Directions
Scan the entries for lines with the word "Rendered", then copy those lines.

Task input: Begin

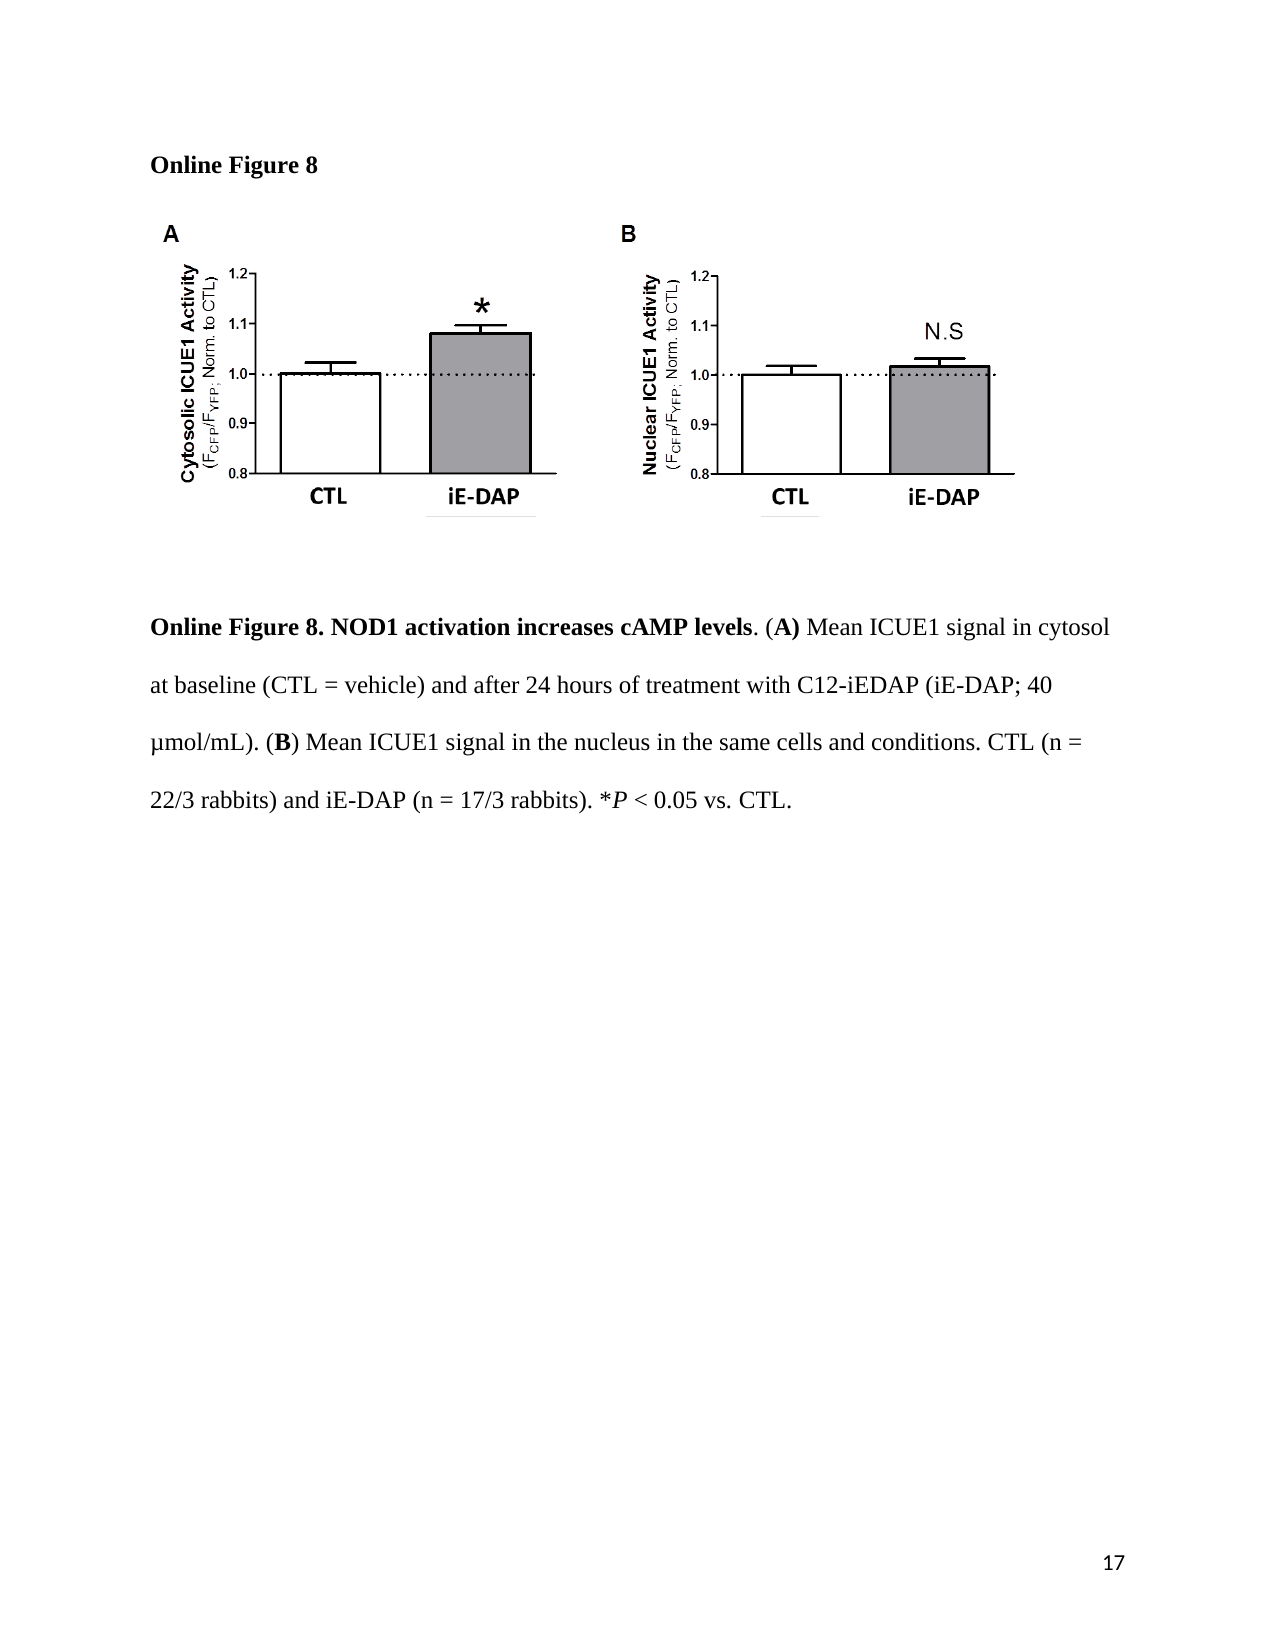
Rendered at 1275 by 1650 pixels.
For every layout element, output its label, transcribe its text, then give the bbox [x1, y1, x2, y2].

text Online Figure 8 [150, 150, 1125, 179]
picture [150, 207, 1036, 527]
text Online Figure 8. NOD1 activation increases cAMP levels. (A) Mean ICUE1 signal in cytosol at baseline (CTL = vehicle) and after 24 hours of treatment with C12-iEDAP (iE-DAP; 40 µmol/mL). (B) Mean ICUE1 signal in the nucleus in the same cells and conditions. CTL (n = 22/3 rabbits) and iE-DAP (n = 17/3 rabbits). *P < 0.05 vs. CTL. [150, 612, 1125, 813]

Task input: End
Task input: Begin

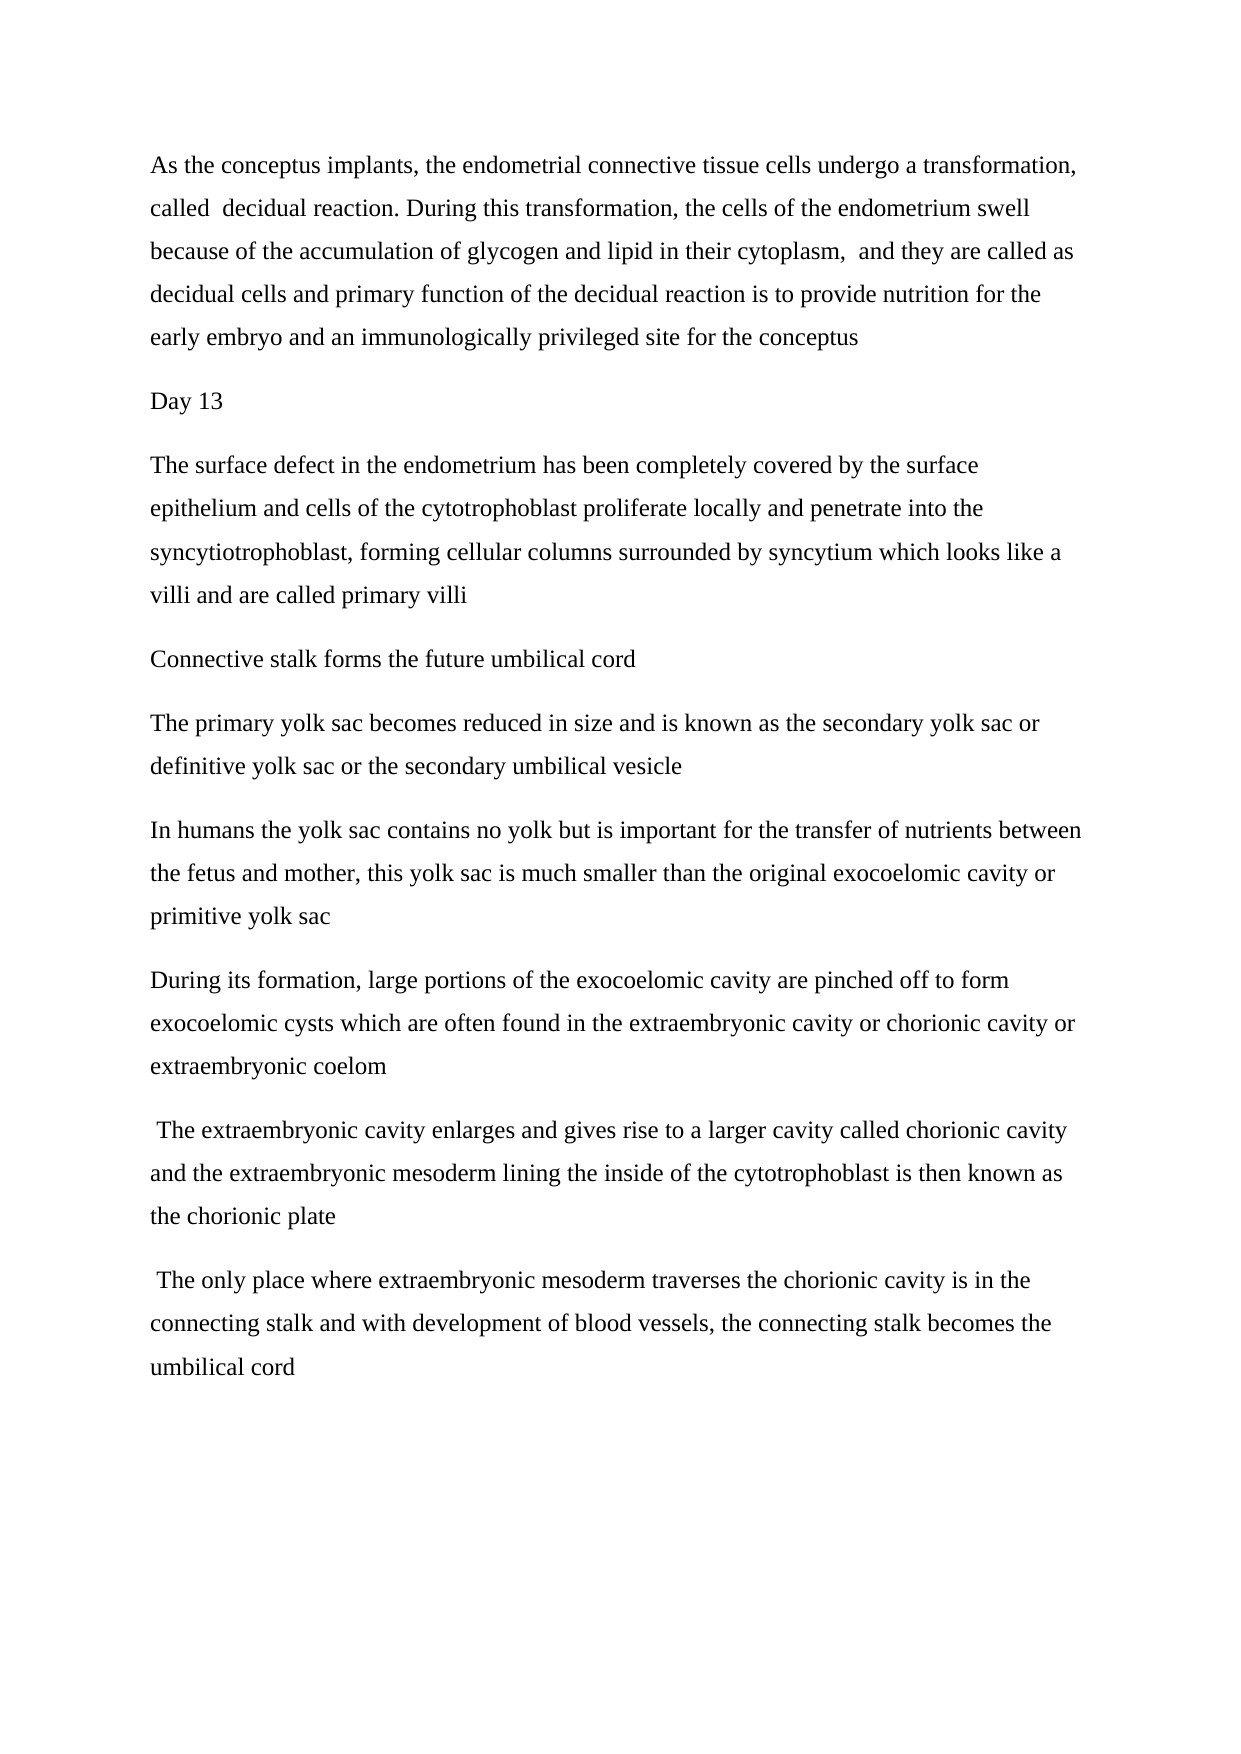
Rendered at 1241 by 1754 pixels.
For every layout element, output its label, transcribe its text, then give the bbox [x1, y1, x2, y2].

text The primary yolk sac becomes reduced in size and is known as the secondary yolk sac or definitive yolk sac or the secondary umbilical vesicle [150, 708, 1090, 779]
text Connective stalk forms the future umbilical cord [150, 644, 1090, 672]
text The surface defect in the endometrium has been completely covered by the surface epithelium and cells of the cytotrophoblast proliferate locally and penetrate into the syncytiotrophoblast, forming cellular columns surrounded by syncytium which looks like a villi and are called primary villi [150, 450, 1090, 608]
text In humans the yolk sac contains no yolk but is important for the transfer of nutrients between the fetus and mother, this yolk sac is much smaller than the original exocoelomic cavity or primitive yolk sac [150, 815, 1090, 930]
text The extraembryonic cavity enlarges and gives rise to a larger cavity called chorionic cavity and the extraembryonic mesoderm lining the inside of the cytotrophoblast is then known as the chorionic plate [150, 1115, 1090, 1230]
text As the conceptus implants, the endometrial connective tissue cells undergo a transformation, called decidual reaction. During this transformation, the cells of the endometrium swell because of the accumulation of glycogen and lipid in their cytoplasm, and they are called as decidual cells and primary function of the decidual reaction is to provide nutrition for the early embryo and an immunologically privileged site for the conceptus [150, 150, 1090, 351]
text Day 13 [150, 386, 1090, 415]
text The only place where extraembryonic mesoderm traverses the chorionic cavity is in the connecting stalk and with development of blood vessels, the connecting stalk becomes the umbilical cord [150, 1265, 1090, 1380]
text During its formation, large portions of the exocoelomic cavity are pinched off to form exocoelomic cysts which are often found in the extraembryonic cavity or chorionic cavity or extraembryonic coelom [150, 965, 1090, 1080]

Task input: End

Written solution
Rendered at 1275 by 1650 pixels.
Rendered at 1241 by 1754 pixels.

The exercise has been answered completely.